- _工作任务 1_:
列出正文里 Pool 结构体定义中的所有字段名。
- _工作任务 2_:
从正文中照原文抄出一段：从含有“就是一个池子，可以暂时存储对象并查询对象。”的那句起，抄到“gc(garbage collector)”为止。

- _正文部分_:
资源链接

B站视频

介绍

就是一个池子，可以暂时存储对象并查询对象。
任何存储在池子里面的对象可能会被自动移除（GC时），如果此时池子仅仅保留了引用，那么对象将会被 deallocated。
一个池子可以被多个goroutines同时安全地访问。

引发的关于 Cache 和 Pool 的争论

golang sync.Pool试用说明及注意事项

gc(garbage collector)

Go 是自动垃圾回收的，减少了程序员的负担
GC 是一把双刃剑，带来便利但是也增加了开销，使用不当会严重影响程序的性能
高性能场景下，不能任意产生太多的垃圾（GC 负担重，会影响性能）

如何解决GC负担重？

避免大家重复造轮子，开发了 Pool 包来保存和复用临时对象，以减少内存分配，降低 GC 压力
http://echo.labstack.com/guide/routing
Echo 的路由使用了 sync pool 来重复利用内存并且几乎达到了零内存占用
gin 的 context 通过 pool 来 get 和 put，也就是使用了 sync.Pool 进行维护

两种使用方式

// 方法一
package main
import(
    "fmt"
    "log"
    "runtime"
    "sync"
)

func main(){
    p := &sync.Pool{
        New: func() interface{} {
            return 0
        },
    }

    a := p.Get().(int)
    p.Put(1)
    b := p.Get().(int)
    fmt.Println(a, b)  // 输出 0 1
    p.Put(3)
    p.Put(4)
    p.Put(5)
    log.Println(p.Get()) // 返回 3 4 5 中的任意一个
    // 主动调用 GC， pool 中的对象会被列入 victim 缓存
    runtime.GC()
    c := p.Get().(int)
    log.Println(c)  // 拿到的是 4
    // 再次调用 GC， pool 中的 victim 缓存会被删除
    runtime.GC()
    c = p.Get().(int)
    log.Println(c)  // 拿到的是 0
}

// 方法二
package main
import(
    "fmt"
    "sync"
)

func main(){
    // 如果我们不指定 New 函数的话，会返回 nil
    p := &sync.Pool{}
    a := p.Get()
    if a == nil {
        a = func() interface{} {
            return 0
        }
    }
    
    p.Put(1)
    b := p.Get().(int)
    fmt.Println(a, b)  // 输出 0 1
}

Pool 源码解读

Pool 结构

type Pool struct {
    // 用来标记，当前的 struct 是不能够被 copy 的
    noCopy noCopy
    // P 个固定大小的 poolLocal 数组，每个 P 拥有一个空间
    local     unsafe.Pointer // local fixed-size per-P pool, actual type is [P]poolLocal
    // 上面数组的大小，即 P 的个数
    localSize uintptr        // size of the local array

    // 同 local 和 localSize，只是在 gc 的过程中保留一次
    victim     unsafe.Pointer // local from previous cycle
    victimSize uintptr        // size of victims array

    // 自定义一个 New 函数，然后可以在 Get 不到东西时，自动创建一个
    New func() interface{}
}

因为 Pool 不希望被复制，所以结构体里有一个 noCopy 的字段，使用 go vet 工具可以检测到用户代码是否复制了 Pool。noCopy 是 go1.7 开始引入的一个静态检查机制。它不仅仅工作在运行时或标准库，同时也对用户代码有效。用户只需实现这样的不消耗内存、仅用于静态分析的结构，来保证一个对象在第一次使用后不会发生复制。

- _待审数据_:
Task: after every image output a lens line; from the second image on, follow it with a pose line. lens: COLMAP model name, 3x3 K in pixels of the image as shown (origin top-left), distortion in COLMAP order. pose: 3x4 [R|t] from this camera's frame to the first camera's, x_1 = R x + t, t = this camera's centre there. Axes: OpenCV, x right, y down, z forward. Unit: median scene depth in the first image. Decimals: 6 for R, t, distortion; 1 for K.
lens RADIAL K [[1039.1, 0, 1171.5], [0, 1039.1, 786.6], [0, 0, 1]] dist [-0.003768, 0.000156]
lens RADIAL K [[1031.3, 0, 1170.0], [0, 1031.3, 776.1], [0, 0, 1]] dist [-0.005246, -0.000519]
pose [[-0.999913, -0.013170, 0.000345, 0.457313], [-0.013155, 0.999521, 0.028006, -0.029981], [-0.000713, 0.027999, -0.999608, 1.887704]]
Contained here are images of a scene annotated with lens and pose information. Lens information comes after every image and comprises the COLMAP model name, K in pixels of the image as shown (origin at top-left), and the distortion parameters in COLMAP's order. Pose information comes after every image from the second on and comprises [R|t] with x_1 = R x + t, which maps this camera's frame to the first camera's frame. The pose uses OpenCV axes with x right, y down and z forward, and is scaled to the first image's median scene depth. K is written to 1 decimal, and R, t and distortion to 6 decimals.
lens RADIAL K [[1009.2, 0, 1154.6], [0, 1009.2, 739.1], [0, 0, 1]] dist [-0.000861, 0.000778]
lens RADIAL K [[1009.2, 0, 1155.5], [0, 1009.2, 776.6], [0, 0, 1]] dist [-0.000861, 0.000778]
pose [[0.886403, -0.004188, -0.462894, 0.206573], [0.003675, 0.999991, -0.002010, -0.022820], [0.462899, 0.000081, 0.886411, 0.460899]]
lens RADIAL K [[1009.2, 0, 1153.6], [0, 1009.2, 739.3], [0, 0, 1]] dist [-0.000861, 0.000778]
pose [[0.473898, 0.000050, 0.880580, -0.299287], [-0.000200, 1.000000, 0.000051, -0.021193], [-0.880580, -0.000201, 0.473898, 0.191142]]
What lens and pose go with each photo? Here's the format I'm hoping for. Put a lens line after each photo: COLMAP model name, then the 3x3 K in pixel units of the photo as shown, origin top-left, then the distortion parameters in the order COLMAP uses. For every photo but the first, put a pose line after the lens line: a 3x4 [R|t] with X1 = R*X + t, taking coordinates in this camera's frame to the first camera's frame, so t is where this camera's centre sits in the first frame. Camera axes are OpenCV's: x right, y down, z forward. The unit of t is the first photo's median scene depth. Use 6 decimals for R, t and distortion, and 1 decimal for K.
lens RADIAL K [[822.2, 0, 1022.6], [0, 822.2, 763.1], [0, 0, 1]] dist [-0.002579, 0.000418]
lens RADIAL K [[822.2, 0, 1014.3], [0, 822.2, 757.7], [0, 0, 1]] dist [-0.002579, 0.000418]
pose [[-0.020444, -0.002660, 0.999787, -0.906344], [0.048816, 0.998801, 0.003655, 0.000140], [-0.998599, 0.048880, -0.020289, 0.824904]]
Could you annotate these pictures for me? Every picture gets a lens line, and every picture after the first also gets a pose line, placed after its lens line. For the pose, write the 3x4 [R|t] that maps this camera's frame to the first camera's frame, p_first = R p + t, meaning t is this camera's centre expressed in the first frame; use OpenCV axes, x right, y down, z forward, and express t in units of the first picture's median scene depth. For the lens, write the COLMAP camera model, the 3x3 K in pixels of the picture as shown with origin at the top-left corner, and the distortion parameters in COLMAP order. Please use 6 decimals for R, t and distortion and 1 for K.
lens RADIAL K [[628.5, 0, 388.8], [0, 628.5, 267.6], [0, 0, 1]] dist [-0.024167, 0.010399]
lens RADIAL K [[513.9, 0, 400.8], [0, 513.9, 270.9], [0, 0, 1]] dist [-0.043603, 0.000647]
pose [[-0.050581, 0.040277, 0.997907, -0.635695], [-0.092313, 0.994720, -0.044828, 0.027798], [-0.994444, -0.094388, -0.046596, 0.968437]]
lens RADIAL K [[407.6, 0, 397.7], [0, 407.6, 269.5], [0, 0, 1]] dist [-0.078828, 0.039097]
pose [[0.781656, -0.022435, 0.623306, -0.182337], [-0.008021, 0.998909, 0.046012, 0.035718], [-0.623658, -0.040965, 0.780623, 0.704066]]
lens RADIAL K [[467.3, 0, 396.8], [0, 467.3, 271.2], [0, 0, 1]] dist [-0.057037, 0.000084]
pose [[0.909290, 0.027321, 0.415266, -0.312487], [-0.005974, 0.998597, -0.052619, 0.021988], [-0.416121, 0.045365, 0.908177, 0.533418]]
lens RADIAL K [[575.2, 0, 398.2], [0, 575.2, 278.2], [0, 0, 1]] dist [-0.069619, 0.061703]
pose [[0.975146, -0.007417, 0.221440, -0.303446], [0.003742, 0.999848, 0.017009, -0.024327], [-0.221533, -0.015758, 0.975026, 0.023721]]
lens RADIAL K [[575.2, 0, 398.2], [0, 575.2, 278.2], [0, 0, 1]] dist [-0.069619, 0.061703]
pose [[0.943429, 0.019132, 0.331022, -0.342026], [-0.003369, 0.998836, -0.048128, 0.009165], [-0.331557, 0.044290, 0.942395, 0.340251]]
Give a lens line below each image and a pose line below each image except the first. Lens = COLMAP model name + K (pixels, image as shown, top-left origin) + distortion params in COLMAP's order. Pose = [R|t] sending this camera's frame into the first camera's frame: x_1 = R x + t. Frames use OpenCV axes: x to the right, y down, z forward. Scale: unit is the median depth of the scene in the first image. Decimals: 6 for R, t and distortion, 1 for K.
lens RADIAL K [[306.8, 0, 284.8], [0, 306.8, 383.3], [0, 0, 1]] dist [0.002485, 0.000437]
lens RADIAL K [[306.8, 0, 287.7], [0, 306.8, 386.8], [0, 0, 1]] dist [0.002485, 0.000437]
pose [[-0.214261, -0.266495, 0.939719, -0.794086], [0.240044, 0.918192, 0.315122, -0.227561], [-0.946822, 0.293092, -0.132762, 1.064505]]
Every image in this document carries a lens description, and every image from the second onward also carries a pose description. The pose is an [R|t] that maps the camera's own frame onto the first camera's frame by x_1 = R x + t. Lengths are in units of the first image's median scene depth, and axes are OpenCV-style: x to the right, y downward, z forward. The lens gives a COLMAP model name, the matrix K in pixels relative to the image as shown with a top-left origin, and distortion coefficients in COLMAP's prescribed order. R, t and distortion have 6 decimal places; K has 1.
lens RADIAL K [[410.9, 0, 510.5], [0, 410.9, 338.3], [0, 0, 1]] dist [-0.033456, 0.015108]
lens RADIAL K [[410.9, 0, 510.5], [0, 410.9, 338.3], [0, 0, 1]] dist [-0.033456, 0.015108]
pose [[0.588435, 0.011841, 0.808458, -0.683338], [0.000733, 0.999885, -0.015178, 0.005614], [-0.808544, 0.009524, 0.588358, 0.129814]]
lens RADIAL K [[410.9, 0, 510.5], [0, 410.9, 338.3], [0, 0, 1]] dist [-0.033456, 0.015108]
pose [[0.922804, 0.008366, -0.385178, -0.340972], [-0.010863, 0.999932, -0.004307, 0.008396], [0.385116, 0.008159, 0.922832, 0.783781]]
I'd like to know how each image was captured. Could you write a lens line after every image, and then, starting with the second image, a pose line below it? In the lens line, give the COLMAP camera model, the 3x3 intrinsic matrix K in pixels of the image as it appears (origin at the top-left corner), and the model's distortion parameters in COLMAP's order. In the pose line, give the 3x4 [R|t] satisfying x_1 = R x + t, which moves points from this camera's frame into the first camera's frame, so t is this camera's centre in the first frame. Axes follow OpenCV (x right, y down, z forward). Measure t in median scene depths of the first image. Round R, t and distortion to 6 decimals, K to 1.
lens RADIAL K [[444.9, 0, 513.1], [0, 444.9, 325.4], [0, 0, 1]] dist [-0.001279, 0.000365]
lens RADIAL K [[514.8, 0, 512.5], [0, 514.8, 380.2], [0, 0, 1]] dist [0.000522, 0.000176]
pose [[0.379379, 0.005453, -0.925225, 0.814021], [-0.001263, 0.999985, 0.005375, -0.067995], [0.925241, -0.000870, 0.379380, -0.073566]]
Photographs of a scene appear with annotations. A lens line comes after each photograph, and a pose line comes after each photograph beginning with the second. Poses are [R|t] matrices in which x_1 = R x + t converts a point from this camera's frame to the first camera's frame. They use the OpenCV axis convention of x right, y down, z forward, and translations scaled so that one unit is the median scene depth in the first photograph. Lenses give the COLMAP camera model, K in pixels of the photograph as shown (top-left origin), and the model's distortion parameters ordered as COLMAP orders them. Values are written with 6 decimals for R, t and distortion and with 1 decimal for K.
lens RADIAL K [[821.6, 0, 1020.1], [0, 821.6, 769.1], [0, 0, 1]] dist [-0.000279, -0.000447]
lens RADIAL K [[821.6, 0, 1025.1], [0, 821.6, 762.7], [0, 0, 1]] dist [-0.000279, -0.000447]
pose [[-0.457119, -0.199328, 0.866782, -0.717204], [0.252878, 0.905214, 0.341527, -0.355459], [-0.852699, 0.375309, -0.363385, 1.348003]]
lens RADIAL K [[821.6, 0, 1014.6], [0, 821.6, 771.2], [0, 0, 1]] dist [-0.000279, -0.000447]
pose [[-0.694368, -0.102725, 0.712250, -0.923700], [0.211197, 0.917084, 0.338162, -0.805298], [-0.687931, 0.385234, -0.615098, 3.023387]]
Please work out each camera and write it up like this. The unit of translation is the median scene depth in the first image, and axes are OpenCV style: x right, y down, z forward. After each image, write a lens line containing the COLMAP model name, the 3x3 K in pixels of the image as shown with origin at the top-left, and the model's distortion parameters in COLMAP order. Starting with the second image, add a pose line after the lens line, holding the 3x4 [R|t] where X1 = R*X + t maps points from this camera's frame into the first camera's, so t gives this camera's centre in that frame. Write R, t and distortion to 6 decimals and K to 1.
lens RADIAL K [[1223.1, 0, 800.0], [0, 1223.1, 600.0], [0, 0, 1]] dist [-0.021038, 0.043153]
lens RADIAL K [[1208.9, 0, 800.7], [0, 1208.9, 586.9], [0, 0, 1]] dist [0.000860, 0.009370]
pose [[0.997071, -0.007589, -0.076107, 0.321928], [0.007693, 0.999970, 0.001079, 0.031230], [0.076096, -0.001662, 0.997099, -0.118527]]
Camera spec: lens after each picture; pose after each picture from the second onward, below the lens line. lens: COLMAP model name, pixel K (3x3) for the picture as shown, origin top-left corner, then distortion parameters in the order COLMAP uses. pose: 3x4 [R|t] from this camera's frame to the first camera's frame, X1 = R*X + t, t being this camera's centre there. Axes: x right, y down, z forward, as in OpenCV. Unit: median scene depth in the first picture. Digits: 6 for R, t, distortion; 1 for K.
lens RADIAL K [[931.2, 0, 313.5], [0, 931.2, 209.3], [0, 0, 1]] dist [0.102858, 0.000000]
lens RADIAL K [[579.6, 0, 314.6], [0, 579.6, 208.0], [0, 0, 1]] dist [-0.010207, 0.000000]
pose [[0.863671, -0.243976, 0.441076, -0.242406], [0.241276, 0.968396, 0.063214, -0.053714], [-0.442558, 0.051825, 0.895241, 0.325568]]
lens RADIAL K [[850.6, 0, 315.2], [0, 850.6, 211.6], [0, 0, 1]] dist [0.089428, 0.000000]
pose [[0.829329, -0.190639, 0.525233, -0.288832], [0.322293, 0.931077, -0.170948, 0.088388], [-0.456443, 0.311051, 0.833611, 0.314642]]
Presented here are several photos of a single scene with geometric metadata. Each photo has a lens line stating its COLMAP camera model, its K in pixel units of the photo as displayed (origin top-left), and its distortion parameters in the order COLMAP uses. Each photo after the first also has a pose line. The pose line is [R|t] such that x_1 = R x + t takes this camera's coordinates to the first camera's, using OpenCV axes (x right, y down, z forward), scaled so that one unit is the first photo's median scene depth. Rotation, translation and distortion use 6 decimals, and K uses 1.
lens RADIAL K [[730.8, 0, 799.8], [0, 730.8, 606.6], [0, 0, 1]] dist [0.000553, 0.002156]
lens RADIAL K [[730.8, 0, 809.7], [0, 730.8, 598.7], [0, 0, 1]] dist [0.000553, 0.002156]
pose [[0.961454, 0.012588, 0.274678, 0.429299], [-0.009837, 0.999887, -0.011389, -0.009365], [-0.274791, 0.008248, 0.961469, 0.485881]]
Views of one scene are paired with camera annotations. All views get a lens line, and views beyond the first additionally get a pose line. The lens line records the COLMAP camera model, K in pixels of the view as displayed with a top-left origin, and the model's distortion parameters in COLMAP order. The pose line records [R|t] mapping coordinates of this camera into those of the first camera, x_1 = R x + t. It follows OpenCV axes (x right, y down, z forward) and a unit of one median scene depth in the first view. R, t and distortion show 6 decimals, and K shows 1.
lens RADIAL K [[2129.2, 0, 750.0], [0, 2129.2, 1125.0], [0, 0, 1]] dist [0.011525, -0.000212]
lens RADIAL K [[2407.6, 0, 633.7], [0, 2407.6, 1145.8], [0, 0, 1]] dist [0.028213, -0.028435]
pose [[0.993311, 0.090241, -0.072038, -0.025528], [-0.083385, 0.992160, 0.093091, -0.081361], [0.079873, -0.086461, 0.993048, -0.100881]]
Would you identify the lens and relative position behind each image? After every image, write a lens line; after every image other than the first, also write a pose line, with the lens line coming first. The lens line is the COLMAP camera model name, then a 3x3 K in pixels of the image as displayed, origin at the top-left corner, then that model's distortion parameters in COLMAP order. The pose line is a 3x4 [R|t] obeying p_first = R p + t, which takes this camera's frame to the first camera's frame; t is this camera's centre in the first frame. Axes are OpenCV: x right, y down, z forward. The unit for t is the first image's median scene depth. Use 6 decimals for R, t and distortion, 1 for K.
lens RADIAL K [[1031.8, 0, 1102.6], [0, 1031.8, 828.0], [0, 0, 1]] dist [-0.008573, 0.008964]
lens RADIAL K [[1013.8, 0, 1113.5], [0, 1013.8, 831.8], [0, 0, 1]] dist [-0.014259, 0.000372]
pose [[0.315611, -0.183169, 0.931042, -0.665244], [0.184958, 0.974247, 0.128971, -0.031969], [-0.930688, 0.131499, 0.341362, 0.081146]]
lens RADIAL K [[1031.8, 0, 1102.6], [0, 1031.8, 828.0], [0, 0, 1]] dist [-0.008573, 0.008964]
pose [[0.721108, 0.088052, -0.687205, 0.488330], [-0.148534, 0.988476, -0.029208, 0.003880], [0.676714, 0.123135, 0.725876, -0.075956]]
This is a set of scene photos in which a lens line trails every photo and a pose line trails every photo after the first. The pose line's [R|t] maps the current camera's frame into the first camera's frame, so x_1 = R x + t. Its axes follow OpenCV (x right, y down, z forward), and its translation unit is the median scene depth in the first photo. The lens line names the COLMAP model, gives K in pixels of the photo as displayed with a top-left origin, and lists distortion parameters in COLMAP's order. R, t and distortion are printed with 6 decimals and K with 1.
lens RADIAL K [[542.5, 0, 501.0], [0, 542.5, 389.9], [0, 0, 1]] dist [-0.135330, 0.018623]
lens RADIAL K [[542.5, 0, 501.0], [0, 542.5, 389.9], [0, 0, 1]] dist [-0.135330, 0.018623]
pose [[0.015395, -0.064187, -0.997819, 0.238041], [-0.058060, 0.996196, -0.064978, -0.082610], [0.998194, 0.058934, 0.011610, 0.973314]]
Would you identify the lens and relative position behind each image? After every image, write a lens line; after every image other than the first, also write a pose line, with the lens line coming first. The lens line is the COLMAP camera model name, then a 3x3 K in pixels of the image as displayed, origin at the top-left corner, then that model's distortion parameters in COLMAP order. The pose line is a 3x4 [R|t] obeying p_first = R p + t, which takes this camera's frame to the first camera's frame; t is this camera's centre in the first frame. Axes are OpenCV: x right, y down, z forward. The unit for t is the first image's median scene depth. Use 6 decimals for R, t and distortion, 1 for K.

- _练习答案 1_:
noCopy、local、localSize、victim、victimSize、New

- _练习答案 2_:
就是一个池子，可以暂时存储对象并查询对象。
任何存储在池子里面的对象可能会被自动移除（GC时），如果此时池子仅仅保留了引用，那么对象将会被 deallocated。
一个池子可以被多个goroutines同时安全地访问。

引发的关于 Cache 和 Pool 的争论

golang sync.Pool试用说明及注意事项

gc(garbage collector)